Jesus wants to replace the love for our untruthful self-image and the adherence to our “reputation” with the love for ourselves and others. We can be like the hard working student who feels ashamed of himself, even guilty of studying hard, and indeed develop the tendency to publicly and hypocritically loath or exclude other hard working students. On the other hand, if we no longer feel ashamed of ourselves, we can start feeling ashamed of the hurt we brought to others because we were too preoccupied with our social profile. That is what happens to Peter: after denying Jesus when the latter is imprisoned, feeling ashamed of who he is because he fears being excluded or sacrificed himself, Peter eventually feels ashamed because of the hurt he brought to his friend.
That’s why a true conversion to Christianity is never easily “comforting”. It is, first of all, a conversion to “who we truly are”, and that truth is sometimes hard to swallow. So, no: belief in Christ is not equal to a comforting support of naïve, unrealistic, romantic or even utopian ideas of ourselves and the world. Nevertheless, at the same time, this conversion to ourselves in the realm of Christ’s love is also liberating since we are not destroyed for being “not perfect”. On the contrary, we are forgiven. To be able to acknowledge who we truly are in this realm of grace and mercy, enables us to refrain from “casting stones” to others who are more “like us” than we would previously acknowledge. It prevents us from approaching others for the sake of untruthful ideas of ourselves. For instance, the alcoholic who finds the realm of grace where he can acknowledge that he indeed is an alcoholic among other people with similar problems (be it at an AA-meeting or somewhere else), makes the first but very important step on a journey that might reconnect him with the people he hurt because of his addiction. The experience of this kind of grace, forgiveness and remorse, which enables people to love themselves and others anew, is totally contrary to the perversion of forgiveness: the “cleansing” of one’s sins in order to feel “perfect” again (which is the restoration of a narcissistic, untruthful Ego that eventually leads to hurting others).
Whether we call ourselves Jews, Christians, Muslims, Buddhists, Hindus or atheists, we all suffer from the same temptations. That’s because, believe it or not, we are all humans and we are more alike and less “unique” than we sometimes imagine.
Hence, Christ’s criticism of the pious believer is also applicable to the zealous atheist – contrary to the latter’s illusion that the figure of Christ has nothing to say to him; contrary to the latter’s illusion that he is “totally unlike the theist”. So yes, it comes as no surprise that some atheists claim the moral high ground. The well-known Penn Jillette, for instance:
“It’s about time we grabbed the moral high ground. I can make the argument – and I have – that the only ones with true morality are us, the atheists. We are doing good because it is good and we are doing right because it is right and not for reward or punishment. We have love for each other, we have community, we have charity…”

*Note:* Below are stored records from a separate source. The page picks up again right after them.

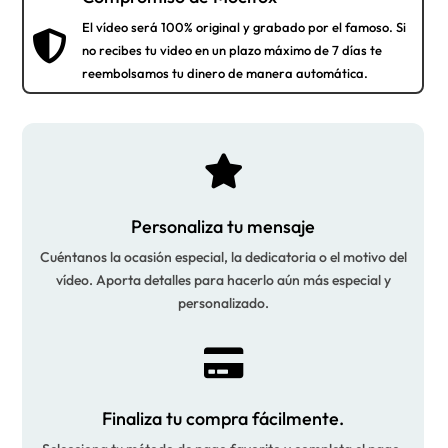
El vídeo será 100% original y grabado por el famoso. Si

no recibes tu video en un plazo máximo de 7 días te
reembolsamos tu dinero de manera automática.

Personaliza tu mensaje
Cuéntanos la ocasión especial, la dedicatoria o el motivo del
vídeo. Aporta detalles para hacerlo aún más especial y
personalizado.

Finaliza tu compra fácilmente.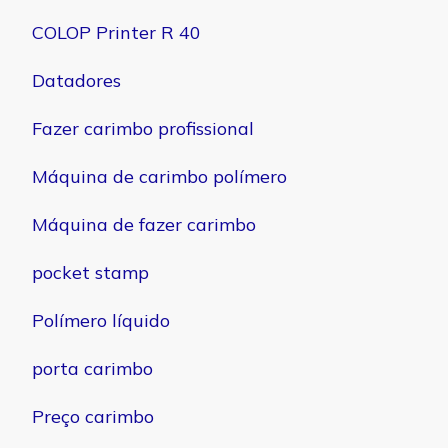
COLOP Printer R 40
Datadores
Fazer carimbo profissional
Máquina de carimbo polímero
Máquina de fazer carimbo
pocket stamp
Polímero líquido
porta carimbo
Preço carimbo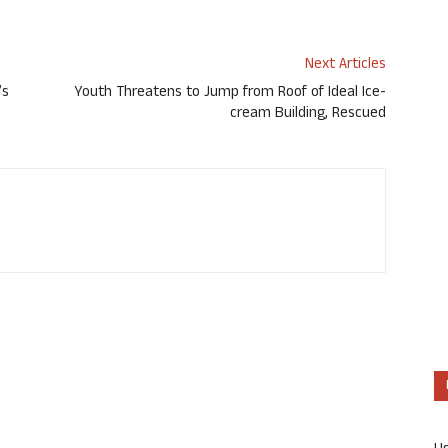
Next Articles
’s
Youth Threatens to Jump from Roof of Ideal Ice-
cream Building, Rescued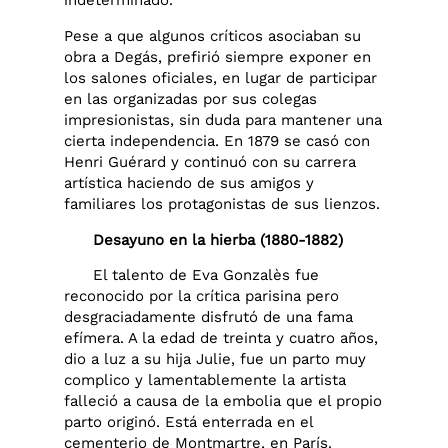
indeterminado.
Pese a que algunos críticos asociaban su
obra a Degás, prefirió siempre exponer en
los salones oficiales, en lugar de participar
en las organizadas por sus colegas
impresionistas, sin duda para mantener una
cierta independencia. En 1879 se casó con
Henri Guérard y continuó con su carrera
artística haciendo de sus amigos y
familiares los protagonistas de sus lienzos.
Desayuno en la hierba (1880-1882)
El talento de Eva Gonzalès fue
reconocido por la crítica parisina pero
desgraciadamente disfrutó de una fama
efímera. A la edad de treinta y cuatro años,
dio a luz a su hija Julie, fue un parto muy
complico y lamentablemente la artista
falleció a causa de la embolia que el propio
parto originó. Está enterrada en el
cementerio de Montmartre, en París.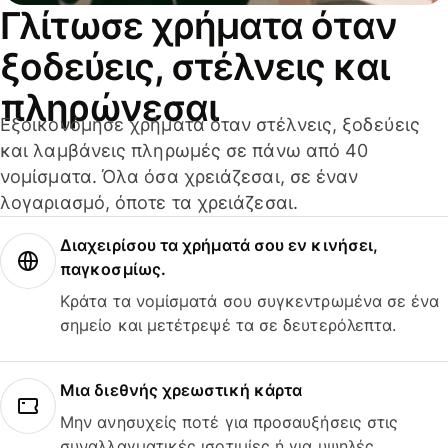
Γλίτωσε χρήματα όταν
ξοδεύεις, στέλνεις και
πληρώνεσαι
Εξοικονόμησε χρήματα όταν στέλνεις, ξοδεύεις
και λαμβάνεις πληρωμές σε πάνω από 40
νομίσματα. Όλα όσα χρειάζεσαι, σε έναν
λογαριασμό, όποτε τα χρειάζεσαι.
Διαχειρίσου τα χρήματά σου εν κινήσει,
παγκοσμίως.
Κράτα τα νομίσματά σου συγκεντρωμένα σε ένα
σημείο και μετέτρεψέ τα σε δευτερόλεπτα.
Μια διεθνής χρεωστική κάρτα
Μην ανησυχείς ποτέ για προσαυξήσεις στις
συναλλαγματικές ισοτιμίες ή για υψηλές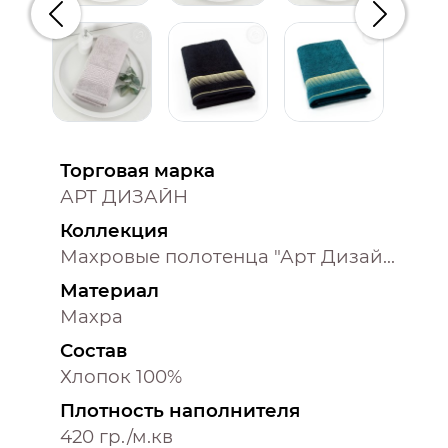
Предыдущий
Следую
Торговая марка
АРТ ДИЗАЙН
Коллекция
Махровые полотенца "Арт Дизайн" (Узбекистан)
Материал
Махра
Состав
Хлопок 100%
Плотность наполнителя
420 гр./м.кв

It is clear that this atheist feels the need to expose his superior morality to an “Audience” while comparing himself to the morality of other people – of “theists”. From this conviction of moral superiority follows an aversion towards religious people, as they are perceived as being corrupted by their faith. This is perhaps best expressed by the late Christopher Hitchens, another well-known atheist:
“We keep on being told that religion, whatever its imperfections, at least instills morality. On every side, there is conclusive evidence that the contrary is the case and that faith causes people to be more mean, more selfish, and perhaps above all, more stupid.”
Paraphrased in terms of the above mentioned parable of Jesus in Luke 18: 9-14, all of this looks like:
The atheist stood by himself and proclaimed on YouTube: ‘Man [since an atheist does not address God], I’m so happy that I am not like those believers, who are more mean, more selfish and more stupid than I am…’
This type of narcissism might seem rather harmless, but it does contain the seeds of a utopian desire to save us from so-called “corrupted” elements in order to establish a more perfect world. Christopher Hitchens again:
“If religious instruction were not allowed until the child had attained the age of reason, we would be living in a quite different world.”
Sam Harris, yet another leading voice of the so-called “new atheism”, goes one step further in expressing his hope for the future:
“Some beliefs are so dangerous that it may be ethical to kill people for believing them.”
And so, once again, we are in the territory where, with the best of intentions, utopian dreams of “a better world without belief in God” might turn into ugly dystopias. It always starts with an idea… Of course, it is unlikely that it might come to this since there are respectful, non-paternalistic dialogues going on between many atheists and believers.
However, as is the case in some “pious” religious circles, also a kind of narcissism in some atheist quarters creates the impression that one should not feel ashamed or the least embarrassed if other people are offended or hurt by one’s words. Apparently, there is a kind of self-righteousness that seems to give people “the right” and “entitlement” to be indifferent towards the feelings of others. It dates to biblical times and beyond, and we can’t get rid of it, it seems… Stephen Fry, for instance, as yet another atheist:
“It’s now very common to hear people say, ‘I’m rather offended by that’ – as if it gives them certain rights. It’s no more than a whine. ‘I find that offensive.’ It has no meaning, it has no purpose, it has no reason to be respected as a phrase. ‘I’m offended by that.’ Well, so fucking what?”
Well, yeah, of course zealous atheists like Stephen Fry and Christopher Hitchens have the legal right to call believers generally “more mean, more selfish and more stupid” because of their faith than atheists. Well, yeah, of course some of the people who consider themselves to be pious believers have the legal right to call atheists immoral sinners who will burn in hell… I guess this type of “mimetic doubling” (René Girard) is a sign of tolerance, respect and love in a beautiful, unbroken human world?
As a former atheist, what made me begin questioning my atheism was the utter vileness, nastiness, hatefulness, vindictiveness, and dishonesty of the Celebrity Atheist set, and the hordes of abusive atheists that suddenly cropped up as part of this fad movement. 10 years later I find Millenial atheists routinely horrible and nasty to people–and I’m sorry if that sounds unChristian, it’s discernment not accusation. Truly, it’s a movement based on taking marginalized people (mostly fatherless young men actually) and giving them a sense of superiority and acceptance and inclusion. Then toss them aside when they begin to question or go off the reservation.